Bulk space-time geometries in AdS/CFT

Abstract

The AdS/CFT correspondence provides a geometric description of certain strongly coupled conformal field theories (CFTs). These CFTs are conjectured to have a dual description involving `bulk' space-time geometries that solve Einstein's equation. It is a holographic correspondence, so the CFTs in some sense lives on the boundary of the bulk. In the regime where this description is applicable, the holographic CFTs are at strong coupling, and can be placed on non-trivial curved space-times. In these contexts, other available tools, such as perturbation theory and lattice techniques, break down.

Under this correspondence, physical quantities in the CFT can be extracted from the bulk geometry. This means that properties of the CFT will be reflected in features of the dual bulks. Using a mix of basic geometry and numerical methods, we explore ways in which the bulk space-time geometries in the AdS/CFT correspondence reflect physical properties of the dual CFTs. We will, for instance, discuss the role of certain features of the bulk geometry in describing a large scale limit of the CFT state. This will motivate us to construct a class of bulk geometries numerically that describe this large scale limit.

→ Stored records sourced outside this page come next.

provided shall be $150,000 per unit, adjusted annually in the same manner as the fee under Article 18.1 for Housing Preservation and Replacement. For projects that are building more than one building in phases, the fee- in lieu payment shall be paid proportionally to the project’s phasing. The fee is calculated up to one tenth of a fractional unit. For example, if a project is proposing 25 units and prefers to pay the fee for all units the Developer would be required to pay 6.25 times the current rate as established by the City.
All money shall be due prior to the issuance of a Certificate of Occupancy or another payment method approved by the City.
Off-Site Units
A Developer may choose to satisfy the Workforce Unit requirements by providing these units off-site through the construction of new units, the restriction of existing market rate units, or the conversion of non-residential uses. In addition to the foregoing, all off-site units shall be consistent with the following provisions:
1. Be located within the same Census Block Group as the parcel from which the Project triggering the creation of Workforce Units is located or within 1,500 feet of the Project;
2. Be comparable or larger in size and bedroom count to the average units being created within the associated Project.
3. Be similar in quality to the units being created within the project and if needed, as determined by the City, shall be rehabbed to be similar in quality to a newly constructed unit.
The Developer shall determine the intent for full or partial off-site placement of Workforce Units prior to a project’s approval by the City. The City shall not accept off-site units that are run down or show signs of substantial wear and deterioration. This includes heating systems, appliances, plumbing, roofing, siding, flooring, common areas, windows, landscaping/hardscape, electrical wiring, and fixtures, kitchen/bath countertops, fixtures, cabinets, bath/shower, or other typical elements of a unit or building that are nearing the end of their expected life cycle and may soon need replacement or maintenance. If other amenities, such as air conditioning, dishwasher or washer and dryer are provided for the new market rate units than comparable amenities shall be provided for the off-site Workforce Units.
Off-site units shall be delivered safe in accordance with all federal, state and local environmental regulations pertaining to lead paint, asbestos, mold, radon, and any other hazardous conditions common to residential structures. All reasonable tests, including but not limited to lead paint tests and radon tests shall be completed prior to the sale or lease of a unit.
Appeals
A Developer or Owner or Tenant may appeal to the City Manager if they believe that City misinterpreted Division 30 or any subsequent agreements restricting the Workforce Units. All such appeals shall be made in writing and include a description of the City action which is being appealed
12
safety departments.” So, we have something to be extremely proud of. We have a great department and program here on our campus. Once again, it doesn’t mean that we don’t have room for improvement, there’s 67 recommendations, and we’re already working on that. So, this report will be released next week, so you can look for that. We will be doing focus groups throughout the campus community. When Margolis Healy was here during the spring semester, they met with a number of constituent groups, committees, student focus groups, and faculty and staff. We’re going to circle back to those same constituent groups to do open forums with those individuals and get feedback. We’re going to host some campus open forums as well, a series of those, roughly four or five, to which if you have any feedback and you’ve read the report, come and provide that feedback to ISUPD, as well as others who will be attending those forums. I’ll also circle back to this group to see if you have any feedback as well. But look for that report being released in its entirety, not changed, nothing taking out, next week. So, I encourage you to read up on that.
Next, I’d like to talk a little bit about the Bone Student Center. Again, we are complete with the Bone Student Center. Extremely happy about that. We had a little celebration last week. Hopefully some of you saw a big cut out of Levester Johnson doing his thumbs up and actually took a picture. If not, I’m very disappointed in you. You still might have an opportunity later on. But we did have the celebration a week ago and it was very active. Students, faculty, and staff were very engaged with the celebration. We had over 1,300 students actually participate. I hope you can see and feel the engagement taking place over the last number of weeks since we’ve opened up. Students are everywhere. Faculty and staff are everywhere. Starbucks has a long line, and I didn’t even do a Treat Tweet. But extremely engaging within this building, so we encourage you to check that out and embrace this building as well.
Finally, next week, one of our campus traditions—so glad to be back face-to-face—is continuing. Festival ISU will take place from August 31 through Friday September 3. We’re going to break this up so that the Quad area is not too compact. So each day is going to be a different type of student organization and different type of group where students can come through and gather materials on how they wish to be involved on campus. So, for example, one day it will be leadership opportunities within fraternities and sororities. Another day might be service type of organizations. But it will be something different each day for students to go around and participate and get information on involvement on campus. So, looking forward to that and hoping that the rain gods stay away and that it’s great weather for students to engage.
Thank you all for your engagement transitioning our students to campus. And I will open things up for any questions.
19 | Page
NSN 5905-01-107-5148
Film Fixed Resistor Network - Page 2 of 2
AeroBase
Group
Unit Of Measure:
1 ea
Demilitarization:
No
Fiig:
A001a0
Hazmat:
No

We will also find that the geometric tools that come with the bulk description allow us to make powerful statements about the CFTs which would be non-trivial to derive using traditional quantum field theory methods. We will be able to derive bounds on the energy gap and vacuum energy density of these CFTs using basic geometric methods. Finally, we will end with a conjecture of a bound on a finite temperature phase transition in the CFT, which we will present analytical and numerical evidence for using similar bulk geometric arguments.